Cyware Weekly Threat Intelligence, June 30–July 04, 2025

It looked like a crypto investment until €460 million vanished. Operation BORRELLI dismantled a global fraud ring that scammed over 5,000 victims, with arrests in Madrid and the Canary Islands. A fake workforce was quietly funding a real regime. The DoJ disrupted a North Korean scheme where remote IT workers used stolen identities to get jobs at over 100 U.S. companies. The operation funneled $5 million to the DPRK, exposed military tech, and led to raids across 16 states. Sometimes, the app that looks harmless is just the decoy. Recent investigations uncovered massive Android fraud schemes, including IconAds and Kaleidoscope, which used icon hiding, fake apps, and third-party distribution to flood ad networks with billions of fake requests. Two different names - same tactics, same tools, same playbook. Researchers have found striking overlaps between TA829 and the lesser-known UNK_GreenSec, both of which use phishing lures and REM Proxy services through compromised MikroTik routers. It starts with what looks like an official message from the Colombian government. Behind it is a phishing campaign delivering DCRAT, a modular remote access tool designed for theft and system control. Botnet operators are now turning broken routers into system wreckers. RondoDox is a new Linux-based botnet exploiting CVE-2024-3721 and CVE-2024-12856 to gain remote access to TBK DVRs and Four-Faith routers. That Zoom update request on Telegram? It could be a trap. North Korean actors are deploying NimDoor malware to infiltrate Web3 and crypto platforms using social engineering via Telegram. Google has patched CVE-2025-6554, a critical zero-day in Chrome’s V8 engine that was exploited in the wild to execute arbitrary code.

Jun 27, 2025

Cyware Weekly Threat Intelligence, June 23–27, 2025

A Common Good Cyber Fund was launched to support non-profits delivering critical cybersecurity services for public benefit.

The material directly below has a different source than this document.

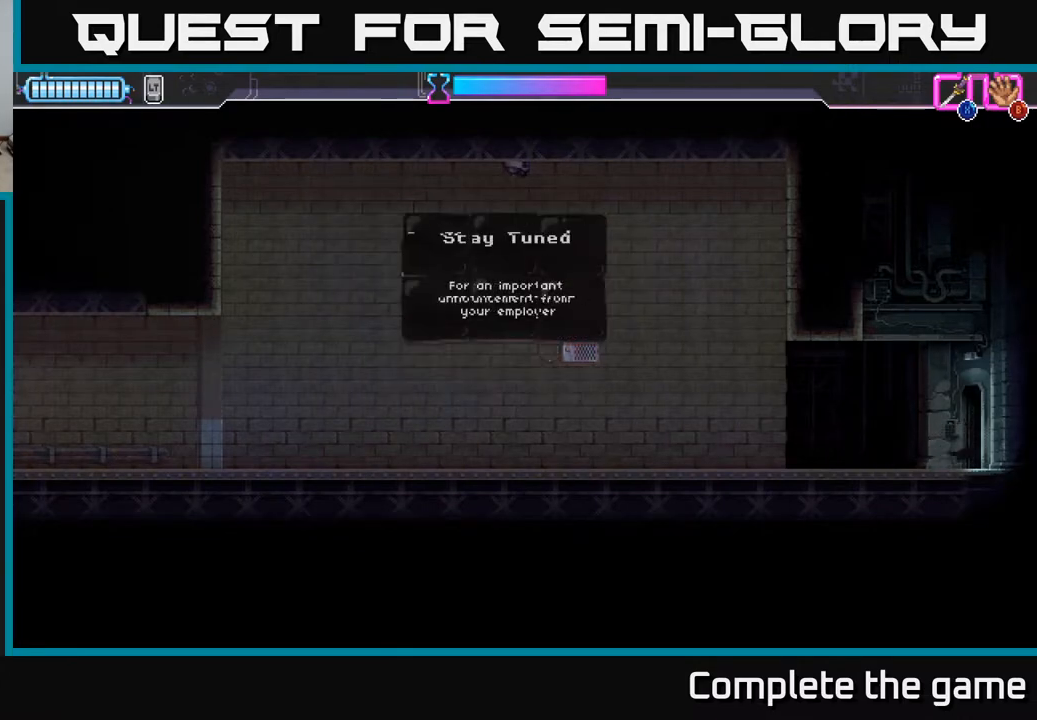
{"buttons": [], "left_stick": "center", "right_stick": "center", "events": [[417, "left_stick", "center"]]}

The fund is backed by the U.K and Canada, with G7 leaders endorsing similar initiatives. A phishing email is all it takes to breach critical infrastructure. The OneClik APT campaign is targeting energy and oil sectors using Microsoft ClickOnce to deliver a .NET loader and Golang backdoor. A handful of outdated routers is all it takes to build a persistent espionage network. The LapDogs campaign is targeting SOHO devices with a custom backdoor called ShortLeash, giving attackers root access and control over compromised systems. A familiar package name could be hiding far more than useful code. North Korean actors behind the Contagious Interview campaign have published 35 malicious npm packages, including keyloggers and multi-stage malware. A fake Windows update might just be the start of something worse. The EvilConwi campaign is abusing ConnectWise ScreenConnect to deliver signed malware through tampered installers. Encrypted messaging apps aren’t immune to state-backed malware delivery. APT28 is targeting Ukrainian government entities via Signal, sharing macro-laced documents that deploy a backdoor named Covenant. Some WordPress plugins are doing a lot more than extending site functionality. Researchers uncovered a long-running malware campaign that uses rogue plugins to skim credit card data, steal credentials, and manage backend systems on infected sites.